What is the stream-ordered equivalent of cudaMallocPitch?

It seems rather odd that the Runtime API doesn’t provide stream-ordered variants of any memory allocation functions besides cudaMalloc. Perhaps I am missing something?

In order to better understand the behavior of cudaMallocPitch, I wrote a program that makes thousands of calls the function with randomly generated widths and heights for a maximum allocation size of ~8 GB, where I quickly discovered that the pitch was always equal to width rounded up to the nearest multiple of 512. I wrote the following function in order to mimic this behavior:

template<class T>
static __inline__ __host__ cudaError_t cudaMallocPitchAsync(T **ptr, size_t *pitch, size_t width, size_t height,
                                                            cudaStream_t stream) {
    *pitch = ((width - 1) / 512 + 1) * 512; // equivalent to ((width - 1 >> 9) + 1 << 9)
    return cudaMallocAsync(ptr, *pitch * height, stream);
}

However, this implementation is obviously flawed: I have no way to know that the “nearest multiple of 512” rule holds true for GPUs other than my own, and there is certainly no guarantee that the Driver API won’t completely change the behavior of the underlying cuMemAllocPitch function in the future.

I am guessing the cudaDevAttrTextureAlignment attribute dictates the alignment requirement of cudaMallocPitch - not cudaDevAttrTexturePitchAlignment, surprisingly, although I suspect I misunderstand the intended meaning of “pitch alignment” in this context - but reading this attribute at runtime still does not solve the second problem: if the logic behind cuMemAllocPitch is ever improved, user-defined reimplementations such as my own will be left behind.

The reasoning behind 512 is simple.

  • For best performance warps have to do coalesced memory access.
  • Threads can read 16-byte words in a single instruction if the address is 16-byte aligned (e.g. loading int4)

Each warp could theoretically access 32 * 16 = 512 byte in one instruction. The pitch is chosen as multiple of 512 such that it is valid to access each row of pitched memory in this manner.

I sometimes see questions like “why is there no managed pitched allocator?” or “how do I handle a pitched allocation in thrust?” I think if you lump all this together, my own personal conjecture is that it must be that the CUDA API developers don’t think pitched allocations are as useful/valuable/important as they once used to be.

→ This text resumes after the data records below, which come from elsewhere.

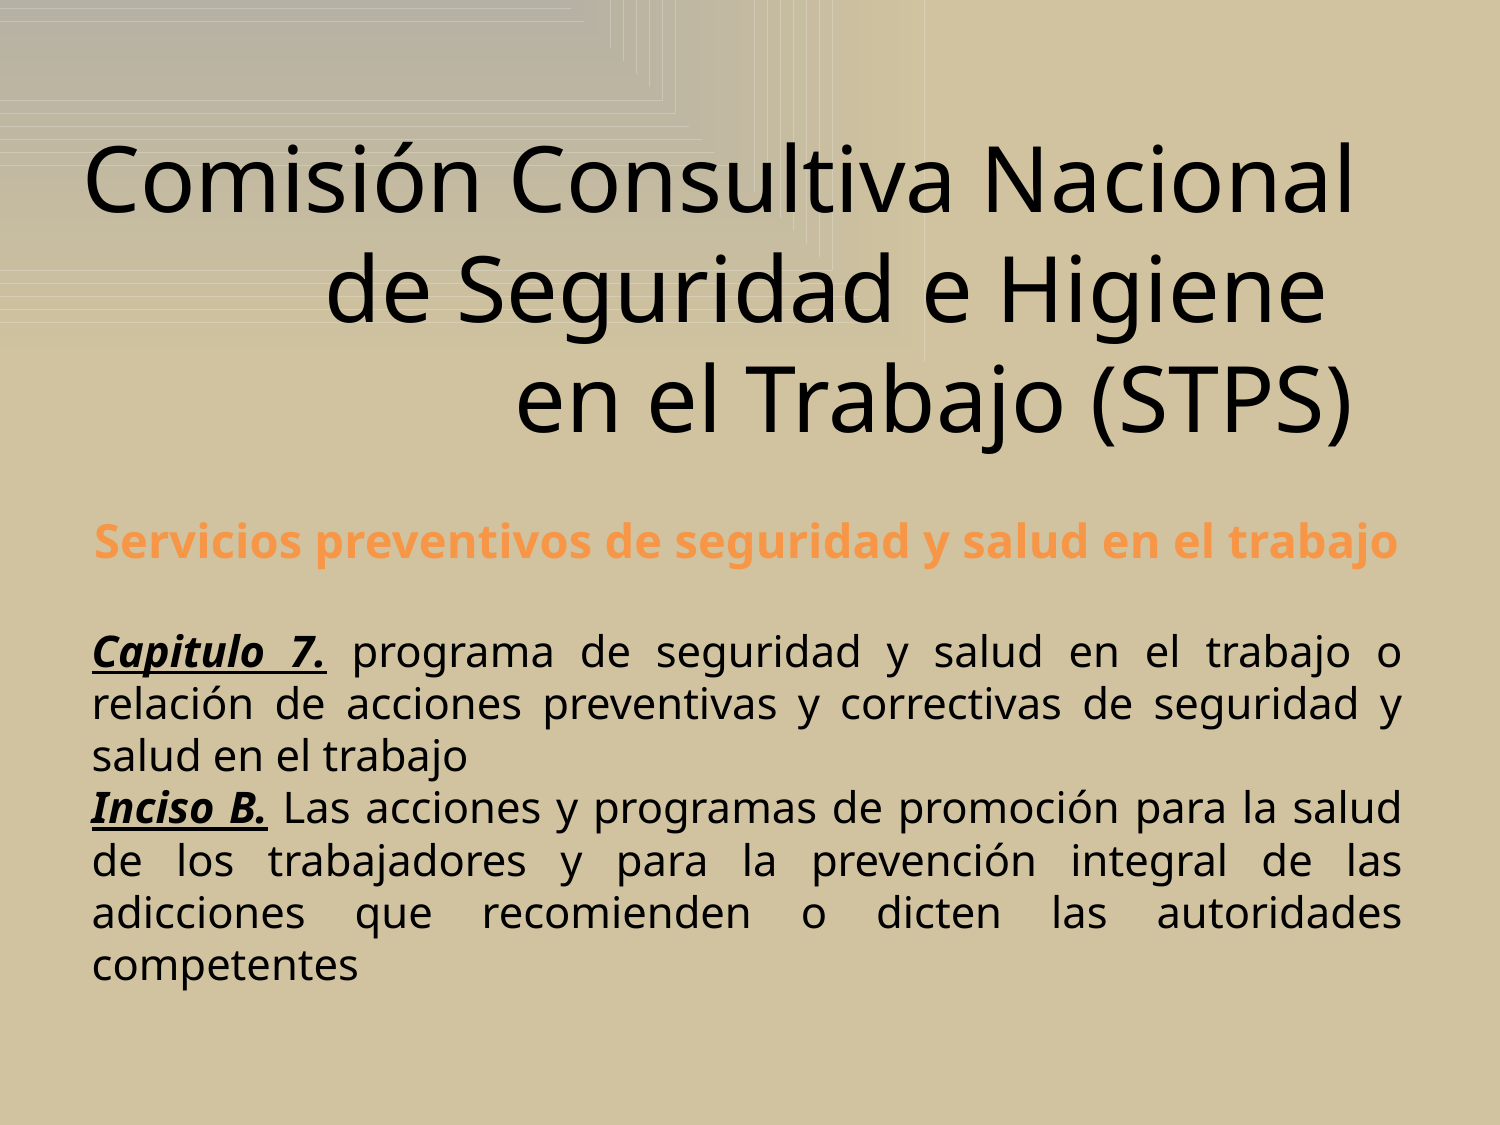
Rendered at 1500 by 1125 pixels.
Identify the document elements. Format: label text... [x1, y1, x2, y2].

text_box Comisión Consultiva Nacional de Seguridad e Higiene en el Trabajo (STPS) [64, 113, 1447, 459]
list Servicios preventivos de seguridad y salud en el trabajo Capitulo 7. programa de seguridad y salud en el trabajo o relación de acciones preventivas y correctivas de seguridad y salud en el trabajo Inciso B. Las acciones y programas de promoción para la salud de los trabajadores y para la prevención integral de las adicciones que recomienden o dicten las autoridades competentes [76, 503, 1420, 1048]
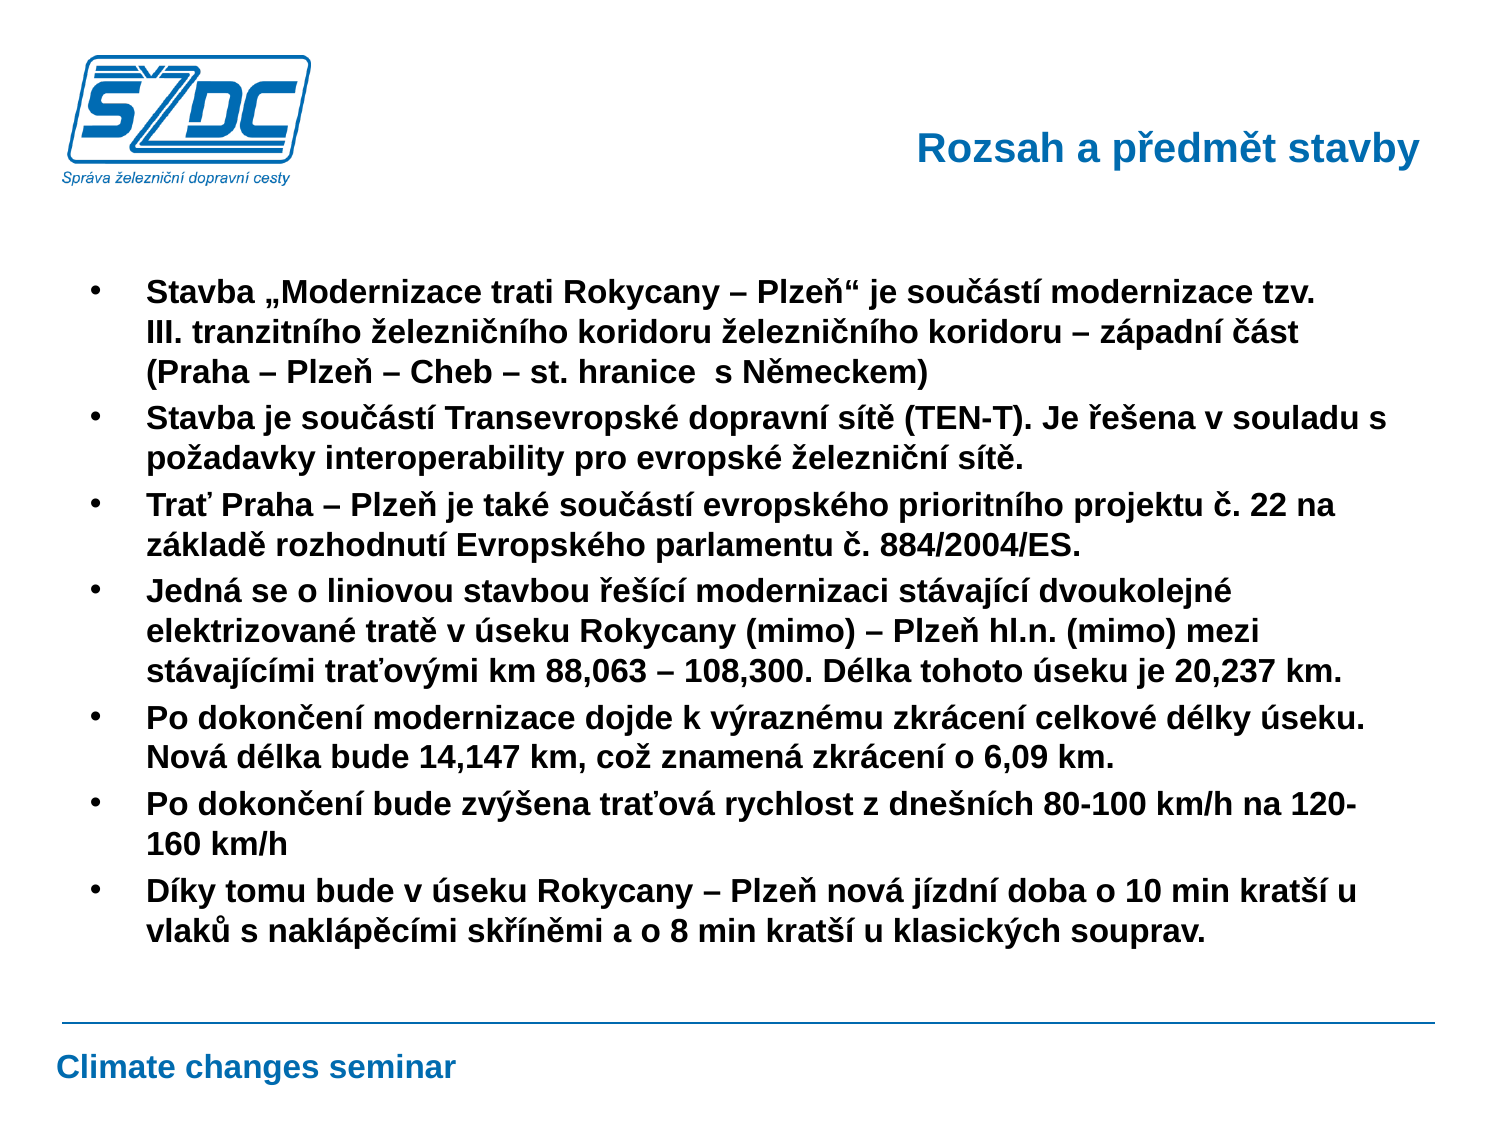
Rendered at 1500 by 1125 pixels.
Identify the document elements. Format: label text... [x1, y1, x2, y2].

list Stavba „Modernizace trati Rokycany – Plzeň“ je součástí modernizace tzv. III. tranzitního železničního koridoru železničního koridoru – západní část (Praha – Plzeň – Cheb – st. hranice s Německem) Stavba je součástí Transevropské dopravní sítě (TEN-T). Je řešena v souladu s požadavky interoperability pro evropské železniční sítě. Trať Praha – Plzeň je také součástí evropského prioritního projektu č. 22 na základě rozhodnutí Evropského parlamentu č. 884/2004/ES. Jedná se o liniovou stavbou řešící modernizaci stávající dvoukolejné elektrizované tratě v úseku Rokycany (mimo) – Plzeň hl.n. (mimo) mezi stávajícími traťovými km 88,063 – 108,300. Délka tohoto úseku je 20,237 km. Po dokončení modernizace dojde k výraznému zkrácení celkové délky úseku. Nová délka bude 14,147 km, což znamená zkrácení o 6,09 km. Po dokončení bude zvýšena traťová rychlost z dnešních 80-100 km/h na 120-160 km/h Díky tomu bude v úseku Rokycany – Plzeň nová jízdní doba o 10 min kratší u vlaků s naklápěcími skříněmi a o 8 min kratší u klasických souprav. [75, 262, 1425, 1005]
picture [62, 55, 311, 186]
list Climate changes seminar [41, 1038, 691, 1098]
list Rozsah a předmět stavby [395, 113, 1436, 197]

From a technical perspective, I can certainly see (due to the lack of the cache structure that was in later GPUs) that pitched allocations should have been noticeably important in cc1.x GPUs. Those GPUs died out circa 2016. From my own personal perspective, I have an opinion that the effort associated with pitched allocations is no longer worth it in the cases I have come across, for the presumed benefits that accrue. You may have a different view, and you can express your view if you wish by filing a bug, suggesting the improvement to the cuda runtime API that you would like to see.

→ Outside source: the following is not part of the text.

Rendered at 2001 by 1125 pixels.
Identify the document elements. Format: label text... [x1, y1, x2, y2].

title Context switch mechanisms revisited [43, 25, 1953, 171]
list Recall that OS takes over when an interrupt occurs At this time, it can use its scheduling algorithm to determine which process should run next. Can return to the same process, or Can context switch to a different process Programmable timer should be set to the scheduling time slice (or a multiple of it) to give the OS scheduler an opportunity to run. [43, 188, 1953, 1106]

There’s probably some connection with textures as well. I myself would prefer in most cases to use the mechanisms available to me first/primarily that don’t involve textures, before using textures as a last resource, to try and improve performance. Again, just my own opinions and conjecture, but I sometimes wonder if these ideas are thought about in terms of where to invest effort in API development.